*Given records*.
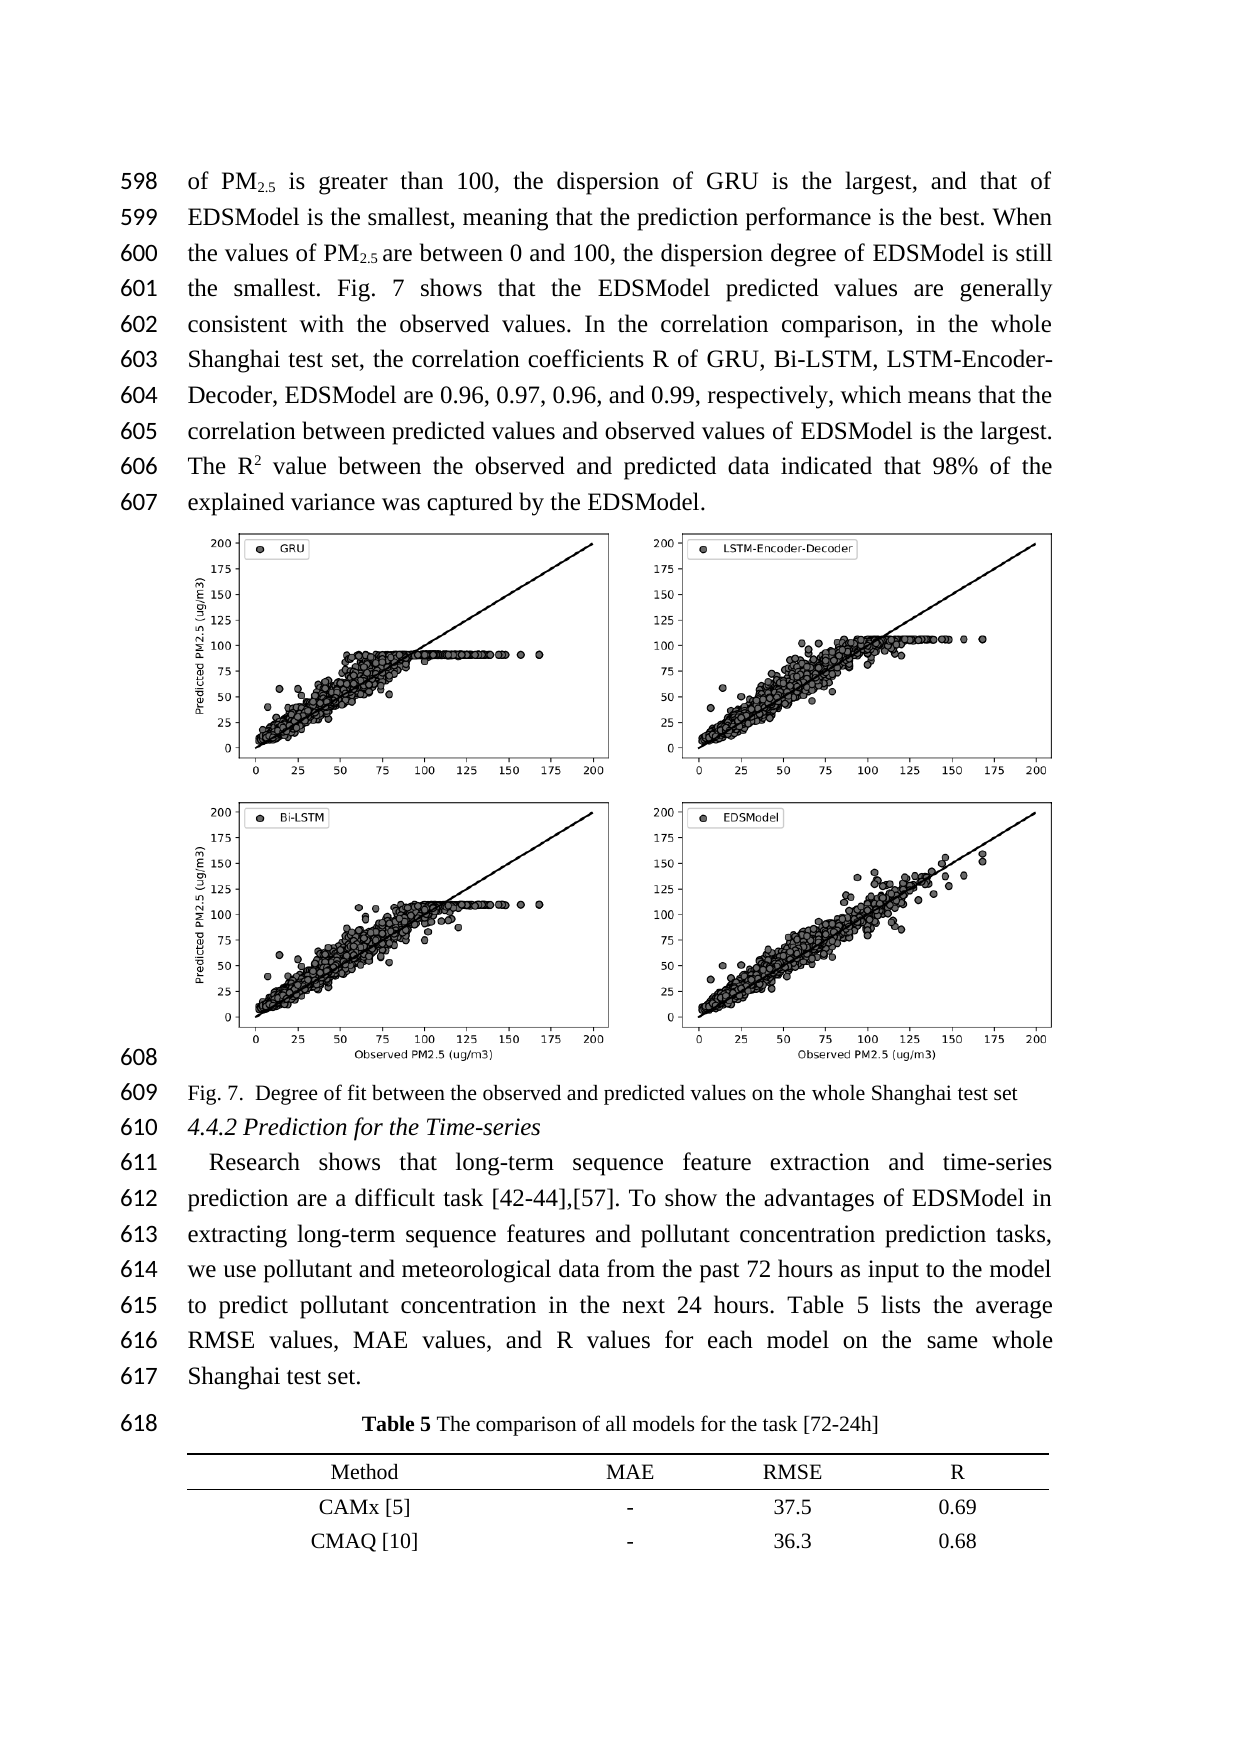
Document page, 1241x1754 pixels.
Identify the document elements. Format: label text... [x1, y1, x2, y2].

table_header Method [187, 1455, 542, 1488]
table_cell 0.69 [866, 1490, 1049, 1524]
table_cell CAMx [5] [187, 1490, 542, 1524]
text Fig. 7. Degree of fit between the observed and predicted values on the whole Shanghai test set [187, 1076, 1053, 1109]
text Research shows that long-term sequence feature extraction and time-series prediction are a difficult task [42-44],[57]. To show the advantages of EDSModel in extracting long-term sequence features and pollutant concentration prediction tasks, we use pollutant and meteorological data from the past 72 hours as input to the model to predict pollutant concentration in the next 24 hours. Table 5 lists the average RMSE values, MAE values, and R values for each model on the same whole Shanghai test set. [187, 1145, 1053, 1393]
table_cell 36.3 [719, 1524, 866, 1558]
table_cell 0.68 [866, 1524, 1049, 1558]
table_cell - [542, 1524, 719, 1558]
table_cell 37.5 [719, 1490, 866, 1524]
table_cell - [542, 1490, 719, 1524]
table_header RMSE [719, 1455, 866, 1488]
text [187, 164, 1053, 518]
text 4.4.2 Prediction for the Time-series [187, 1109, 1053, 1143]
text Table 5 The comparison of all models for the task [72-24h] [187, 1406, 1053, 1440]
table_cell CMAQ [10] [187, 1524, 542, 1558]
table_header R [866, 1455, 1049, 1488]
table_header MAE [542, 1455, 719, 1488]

...

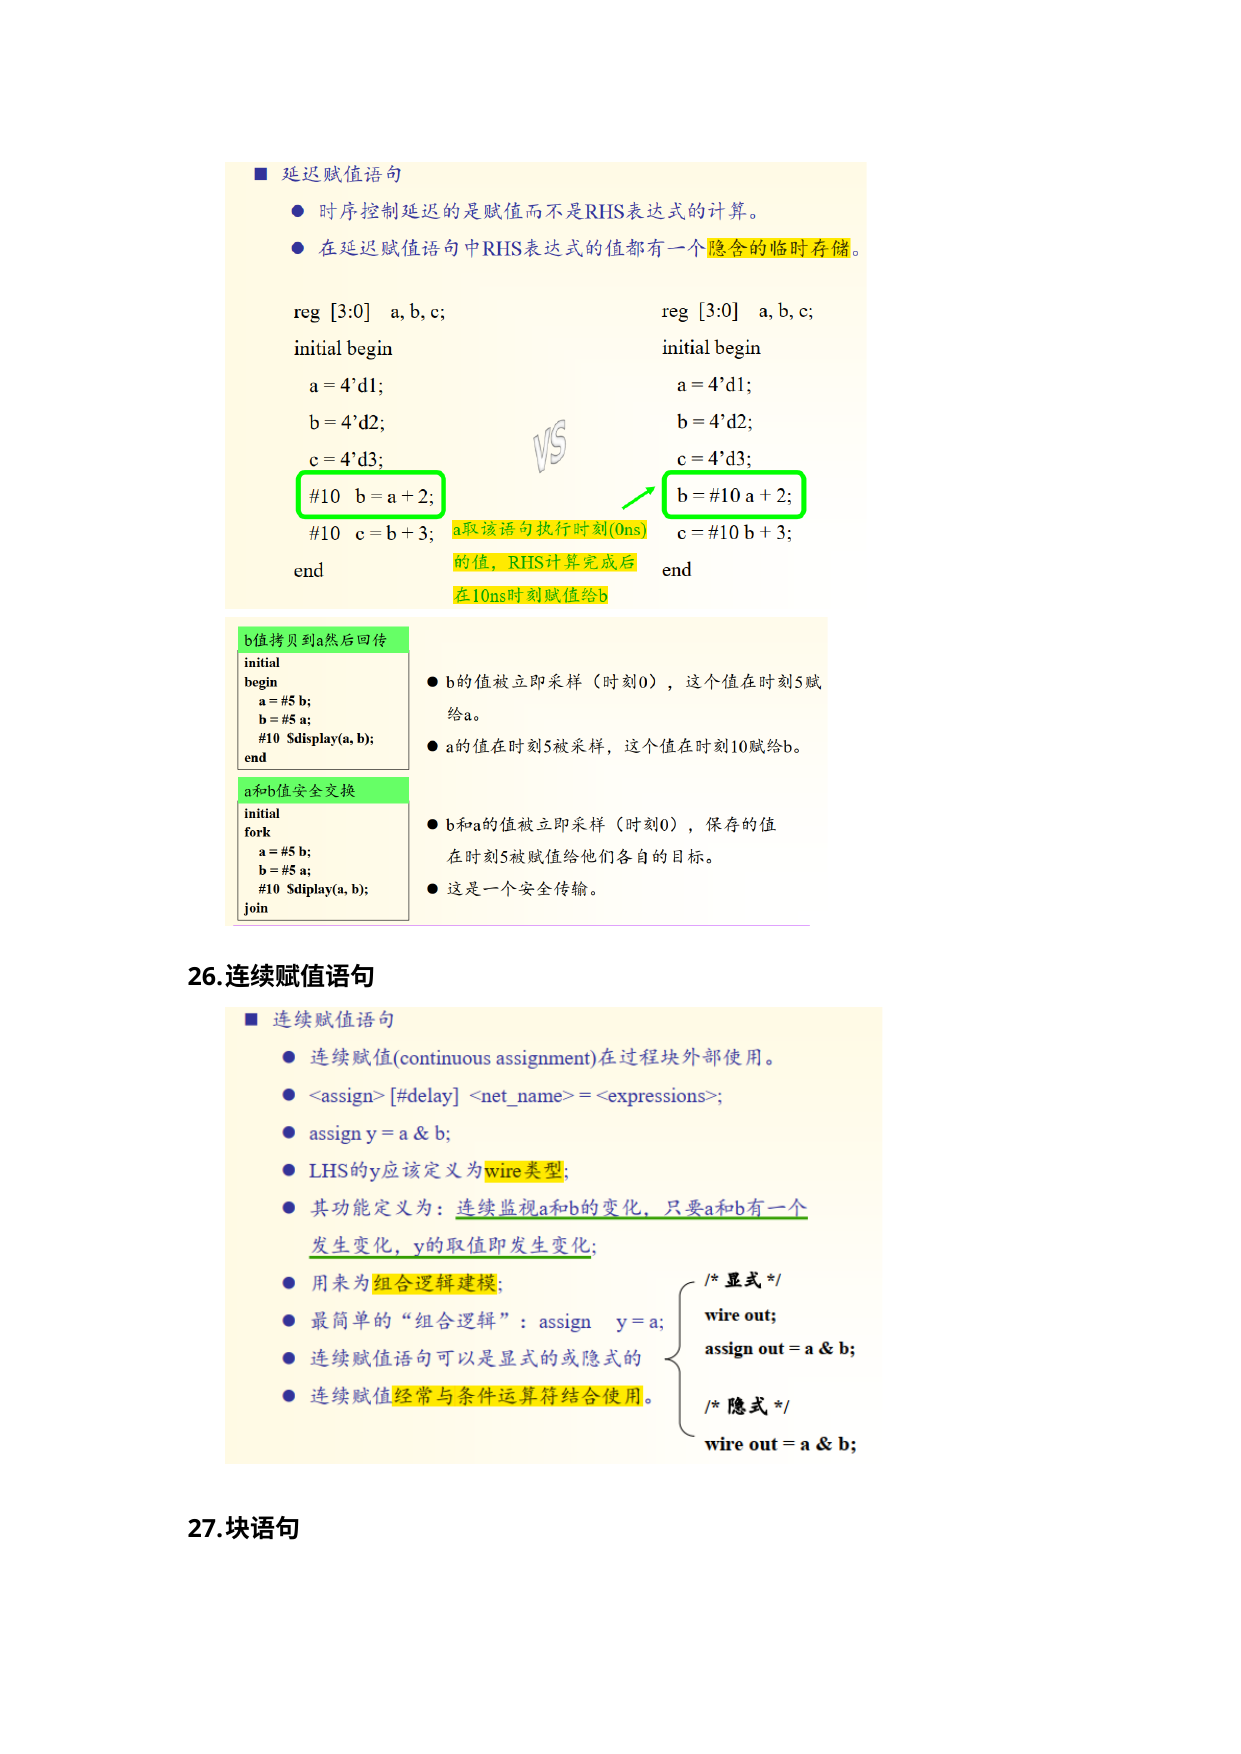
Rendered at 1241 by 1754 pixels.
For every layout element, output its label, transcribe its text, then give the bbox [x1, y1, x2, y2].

*Task objective*.
Line count for the string "pixels": tally the lines of the records above that contain it and give only the result.

*Answer for this exercise*.
2